Dès lors, une nouvelle voie s’ouvre et, sans jeu de mots-maux faciles, je n’ai plus qu’à creuser du côté des textes de Pindare qui raconte la vie d’Asklépios, d’Hippocrate qui nous parle de maladies, des stèles avec inscriptions que tous ces malades ressuscités font dresser en l’honneur du dieu pour le remercier. Tous ces textes pour moi symbolisent la résurrection, la guérison de la peinture que l’on dit malade.
Ma voie picturale est comme pour ainsi dire tracée, et elle est illustrée par plusieurs orientations distinctes mais convergentes. Cette voie constitue une part importante de mon travail : Des représentations “objectives” de la taupe, animal lié au culte du dieu grec Asklépios, constituent le parcours originel de mon travail.
Un second ensemble regroupe les relectures de pièces dixneuvièmistes consacrées aux scènes paysannes (araires, bêches, binettes, etc. qui sont l’équivalent du scalpel).
Une troisième série comprend des oeuvres dont le motif central (scènes paysannes ou vanités) est altéré, “moisi”, comme un clin d’oeil aux premiers travaux photographiques. Ce motif se détache sur un fond immaculé, creusé de galeries, signatures omniprésentes de mon oeuvre.
Dans le quatrième ensemble s’inscrivent sur la toile des grammes hellènes empruntés à Pindare ou Hippocrate.

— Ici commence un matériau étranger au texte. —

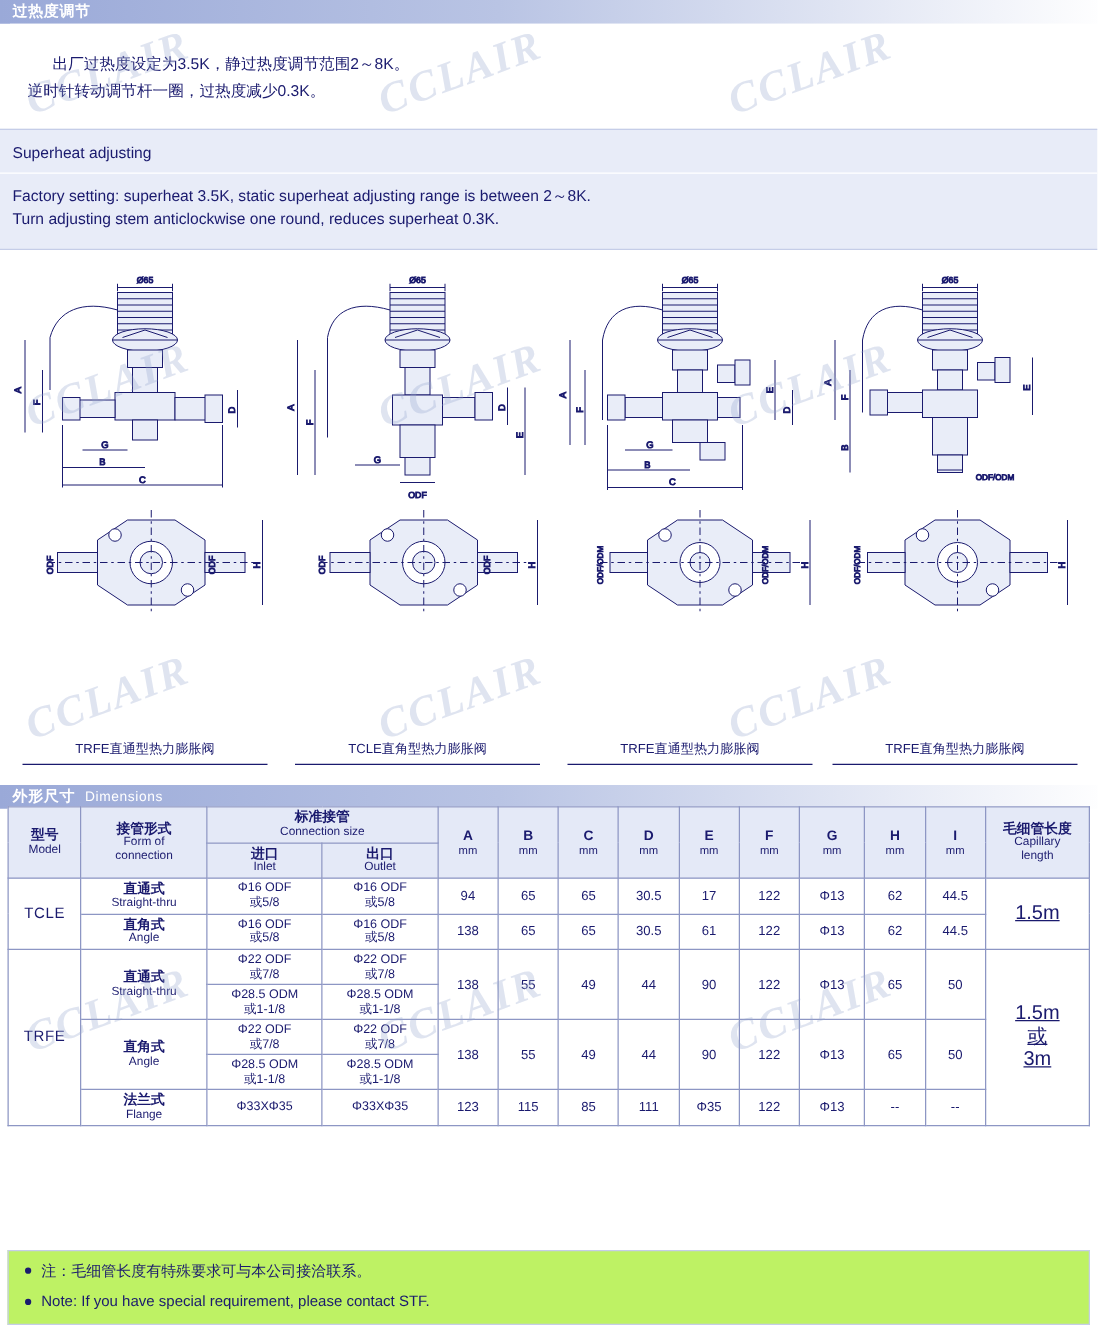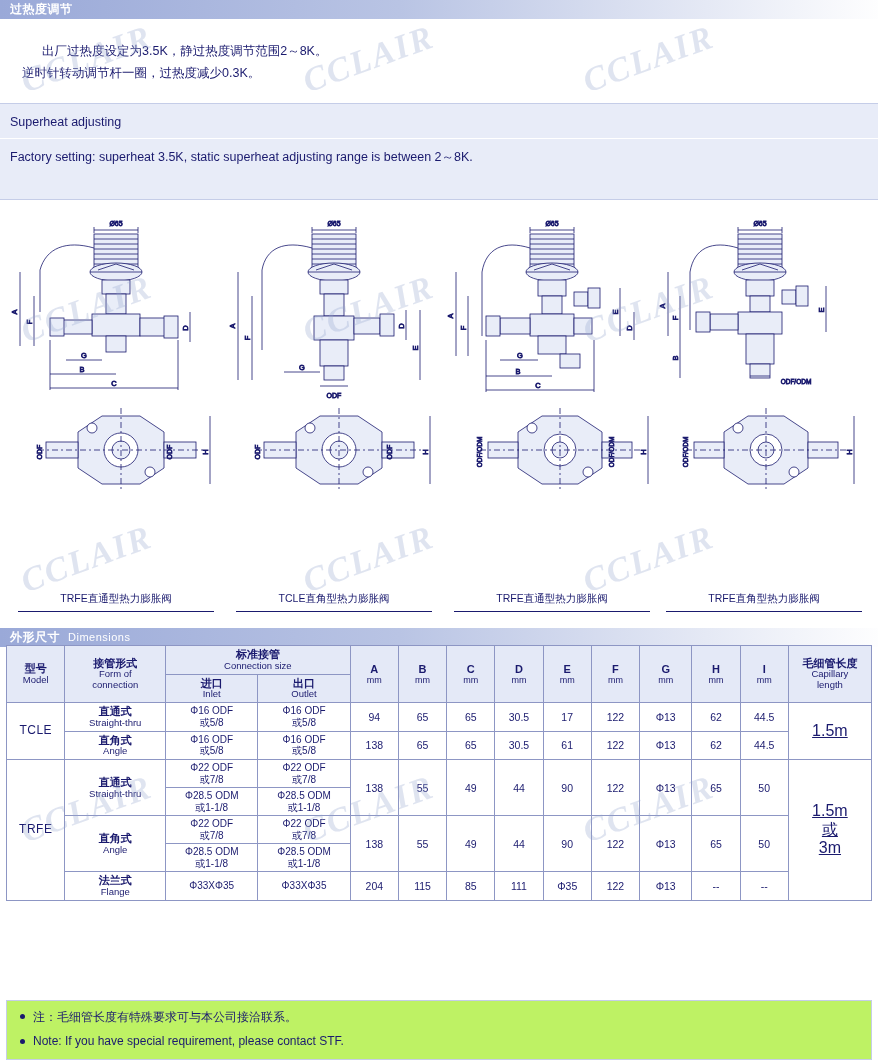"Turn adjusting stem anticlockwise one" div.en-line { html: none -> <div>Turn adjusting stem anticlockwise one round, reduces superheat 0.3K.</div> }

Ce sont des sortes de stèles altérées par la bête chthonienne.
Un autre ensemble consiste à intégrer des éléments architectoniques sculptés, dorés à la feuille qui semblent rejetés par les entrailles du tableau. Des plans anciens de cités dont les profondeurs recèlent des traces archéologiques sont exhibés avec minutie sur la toile, au centre, un motif sépia: une vanité, nous rappelle à notre mémoire.
Enfin, des portraits anonymes et/ou connus sont figurés. Ils sont nommés dans une échancrure qui voudrait les soigner des maux de l’humanité avec quelque mot dûment choisi: incurable, mégalomane ..."
«Bernard Clarisse ou la création d’un monde homérique» est le titre donné par Jean-Luc Chalumeau au texte du catalogue de l’exposition présentée à Berck. Il souligne ainsi la cohérence et l’exigence d’un parcours mis en perspective sur les deux dernières décennies. Fidèle à la peinture, Bernard Clarisse n’hésite pas néanmoins à s’affranchir des limites imposées par la surface de la toile : il ouvre le passage aux forces sous-jacentes pour en libérer, comme le paysan retournant le sol de sa bêche ou le chirurgien fendant la peau de son scalpel, les forces curatives.
Prenant, dès 1985, la taupe comme sujet d’inspiration, il revisite les peintres du XIXe siècle, témoins des activités paysannes. La révélation du lien entre l’animal fouisseur et le dieu grec de la médecine, Asklepios, oriente son travail vers une appropriation des anciens textes fondateurs de la médecine, traités comme des stèles dont la surface s’ouvre sous l’effet du cheminement de la force chtonienne.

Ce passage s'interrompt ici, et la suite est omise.